Required work: List each line of the data below that contains the string "depth".

Material to process:

━━━━━━━━━━━━━━━━━━━━

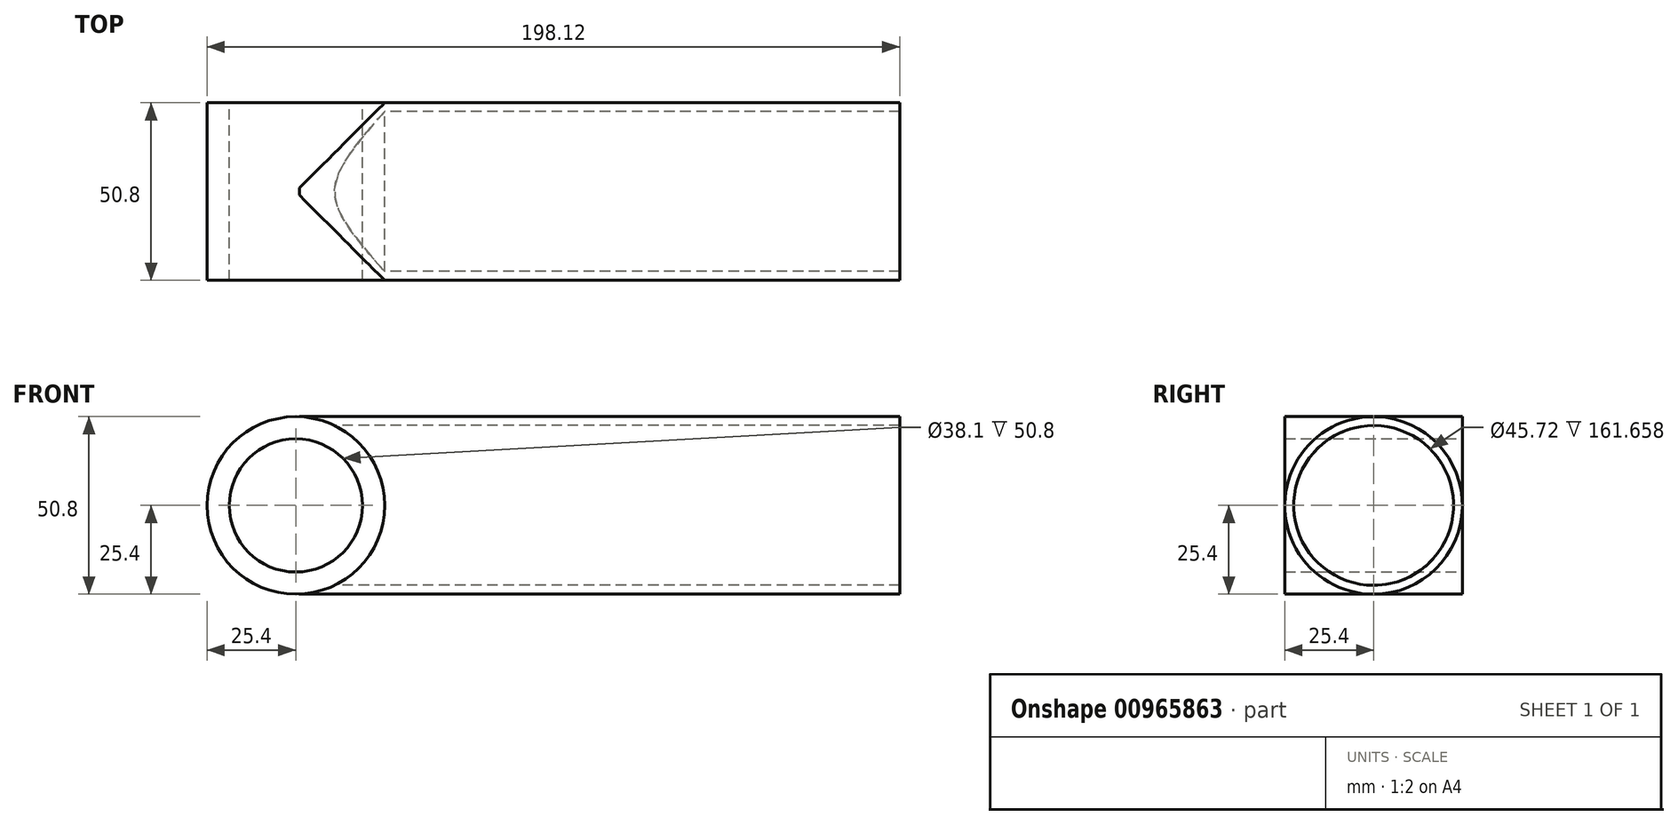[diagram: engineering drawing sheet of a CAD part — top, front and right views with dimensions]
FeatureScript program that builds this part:
annotation { "Feature Type Name" : "Feature", "Feature Type Description" : "" }
export const myFeature = defineFeature(function(context is Context, id is Id, definition is map)
    precondition{}
    {
        {
            var Q0;
            Q0=qCreatedBy(makeId("Front.planeOp"),FACE);
            var sketch = newSketch(context, id + "F0", { "sketchPlane" : qUnion([Q0])});
            skCircle(sketch, "E0", {"center": v(0, 0) * mm, "radius": 19.05 * mm});
            skCircle(sketch, "E1", {"center": v(0, 0) * mm, "radius": 25.4 * mm});
            skSolve(sketch);
        }
        {
            var Q0;
            Q0 = qSketchRegion(id + "F0", true);
            extrude(context, id + "F1", {"entities" : qUnion([Q0]), "depth" : 50.8 * mm, "offsetDistance" : 25.4 * mm});
        }
        {
            var Q0;
            Q0=qCreatedBy(makeId("Right.planeOp"),FACE);
            cPlane(context, id + "F2", {"entities" : qUnion([Q0]), "cplaneType" : CPlaneType.OFFSET, "offset" : 20.32 * mm, "width" : 152.4 * mm, "height" : 152.4 * mm});
        }
        {
            var Q0;
            Q0=qCreatedBy(id+"F2.planeOp",FACE);
            var sketch = newSketch(context, id + "F3", { "sketchPlane" : qUnion([Q0])});
            skLineSegment(sketch, "E2", {"start": v(0, 0) * mm, "end": v(-12.7, 0) * mm});
            skLineSegment(sketch, "E3", {"start": v(0, 0) * mm, "end": v(-25.4, 0) * mm});
            skCircle(sketch, "E4", {"center": v(-25.4, 0) * mm, "radius": 25.4 * mm});
            skCircle(sketch, "E5", {"center": v(-25.4, 0) * mm, "radius": 22.86 * mm});
            skSolve(sketch);
        }
        {
            var Q0;
            Q0 = qSketchRegion(id + "F3", true);
            extrude(context, id + "F4", {"entities" : qUnion([Q0]), "operationType" : NewBodyOperationType.ADD, "depth" : 152.4 * mm, "offsetDistance" : 25.4 * mm});
        }
        {
            var Q0;
            Q0 = qSketchRegion(id + "F3", true);
            extrude(context, id + "F5", {"entities" : qUnion([Q0]), "operationType" : NewBodyOperationType.ADD, "oppositeDirection" : true, "depth" : 19.3 * mm, "offsetDistance" : 25.4 * mm});
        }
        {
            var Q0;
            Q0=qCreatedBy(makeId("Front.planeOp"),FACE);
            var sketch = newSketch(context, id + "F6", { "sketchPlane" : qUnion([Q0])});
            skCircle(sketch, "E6", {"center": v(0, 0) * mm, "radius": 19.05 * mm});
            skSolve(sketch);
        }
        {
            var Q0;
            Q0 = qSketchRegion(id + "F6", true);
            extrude(context, id + "F7", {"entities" : qUnion([Q0]), "operationType" : NewBodyOperationType.REMOVE, "depth" : 64.77 * mm, "offsetDistance" : 25.4 * mm});
        }
    });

━━━━━━━━━━━━━━━━━━━━

Reply to the task:
            extrude(context, id + "F1", {"entities" : qUnion([Q0]), "depth" : 50.8 * mm, "offsetDistance" : 25.4 * mm});
            extrude(context, id + "F4", {"entities" : qUnion([Q0]), "operationType" : NewBodyOperationType.ADD, "depth" : 152.4 * mm, "offsetDistance" : 25.4 * mm});
            extrude(context, id + "F5", {"entities" : qUnion([Q0]), "operationType" : NewBodyOperationType.ADD, "oppositeDirection" : true, "depth" : 19.3 * mm, "offsetDistance" : 25.4 * mm});
            extrude(context, id + "F7", {"entities" : qUnion([Q0]), "operationType" : NewBodyOperationType.REMOVE, "depth" : 64.77 * mm, "offsetDistance" : 25.4 * mm});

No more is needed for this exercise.